If it weren’t for C’s incumbent advantages, and given it’s deficiencies, it wouldn’t be getting much attention if it were invented today. However since we already have so many mission critical C codebases and interfaces, we’re kind of stuck with it as our fundamental building block.
Edit:
If you disagree, do you mind providing an example of something C can do that others cannot?
Edited 2017-06-16 15:37 UTC
If your system has any program written in “safe” language combined with a buffer-overflow language, then randomization is still useful.
ROP attack code needs access to machine instructions that are already in executable memory. It is a lot easier to do ROP if you know where to find the code you need.

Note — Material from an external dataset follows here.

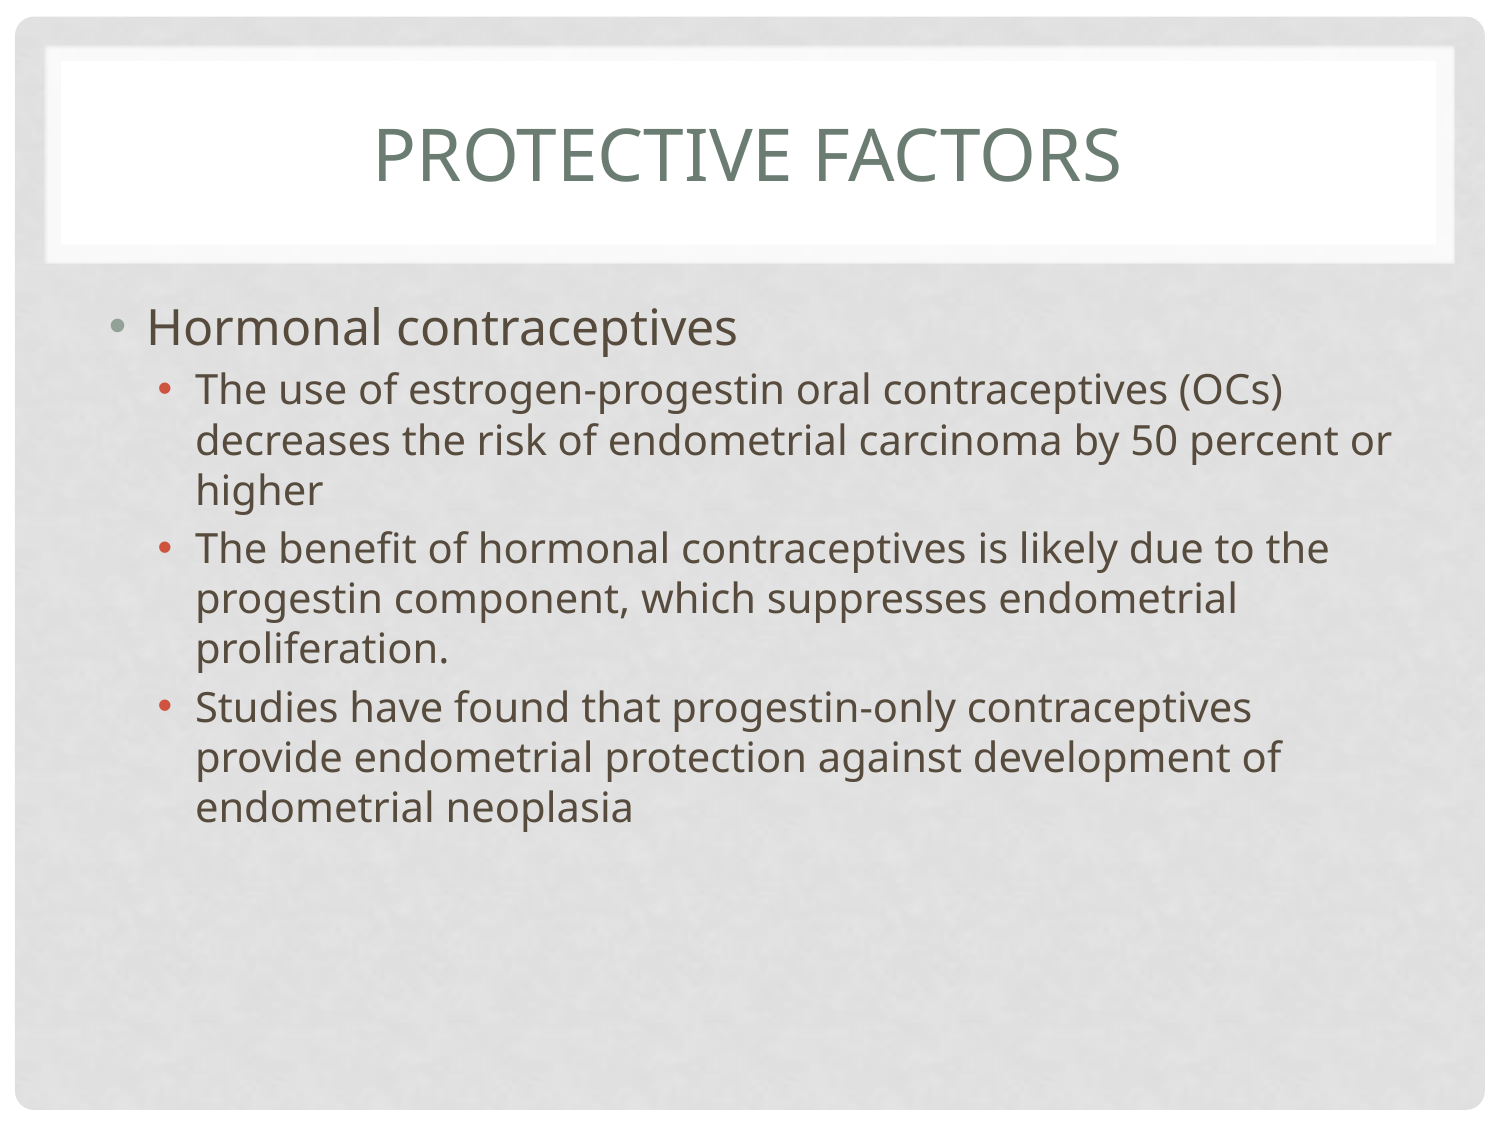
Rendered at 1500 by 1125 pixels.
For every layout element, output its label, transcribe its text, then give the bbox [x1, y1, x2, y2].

And by ROP I also mean to include things such as function / virtual function pointer overwrites.
Randomized kernel addresses are good for this too because bugs do happen. If it was ever possible to copy data into the kernel through a buggy write() call, for example, and then trick the kernel into using that memory as a structure of some kind with a function pointer, randomized addresses would make that a lot harder. And the attack probably only gets one try, because getting a bad address would crash the system.
What about Ada?
allanregistos,
Interestingly this seems to apply to other languages as well, they often are safer but the industry support for them is so poor that it becomes a pretty big disadvantage.

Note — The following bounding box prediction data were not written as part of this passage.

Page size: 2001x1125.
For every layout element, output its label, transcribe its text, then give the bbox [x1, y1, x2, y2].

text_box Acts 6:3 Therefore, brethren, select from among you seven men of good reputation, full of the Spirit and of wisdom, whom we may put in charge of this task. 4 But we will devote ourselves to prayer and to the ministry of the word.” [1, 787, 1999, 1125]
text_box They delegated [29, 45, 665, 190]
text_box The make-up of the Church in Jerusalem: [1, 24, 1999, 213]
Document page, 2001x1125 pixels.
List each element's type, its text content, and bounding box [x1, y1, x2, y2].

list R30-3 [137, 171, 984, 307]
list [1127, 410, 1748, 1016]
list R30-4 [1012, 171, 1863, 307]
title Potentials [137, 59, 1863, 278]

Most of us know C’s safety record is atrocious, but its preexisting codebase is so enormous that changing it is unpalatable, kind of like a “too big to fail” situation with software.
The main reason they ignore “the problem” is that they are C programmers with deep knowledge of UNIX and very good ones at that. They don’t want to throw it away and start building something in Rust today only to be told next year to switch to Mildew++.
They took 44BSD(something that worked) and slowly turned it into a more reliable system that still does everything you need. They keep innovating and making the system better and better – they call it “polishing a turd”.
Every once in a while, Silicon Valley kids come, create a new language, build a secure micro kernel that can do nothing, argue about it for a year or two and then their ADHD leads them to greener pastures after it becomes a maintenance nightmare that no amount of stimulants can fix.
The real value is in mature systems. Windows, Linux, macOS. Not some toy project.
Of course, then the problem you run into is that you get Byzantine security features designed by a corporate committee of pointy heads attached to a patchwork of legacy code that originally followed toy project standards.
OpenBSD makes security easy and fortunately some of it leaks to mainstream OSs. Rewriting all your legacy code in Rust is not easy. Having to negotiate with your OS so that it allows you to write a file or else just disable everything and broadcast its contents to the Internet is not easy.
sakeniwefu,
Popularity is what determines if it’s a toy or not (just think how DOS was arguably a “toy” – many years behind alternatives, yet the PC bundling made it the most popular business platform). Many of us who have worked on these kernels do see the technical problems and we acknowledge they can be done better, however it’s extremely difficult to match the resources of incumbent technologies, which impedes merit based advancement for alternatives.
The difficultly does not lie in developing better operating systems since we have the benefit of hindsight. The difficulty lies in overcoming this catch-22 where operating systems have more resources because they are more popular and operating systems are more popular because they have more resources.
I’ll concede, switching from C is an uphill battle. If C was starting at the same starting line as modern languages, then it would undoubtedly loose in favor of those that don’t have it’s share of problems. However in reality C doesn’t start at the starting line, it starts near the finish line and consequently wins a lot of races despite having all of it’s problems.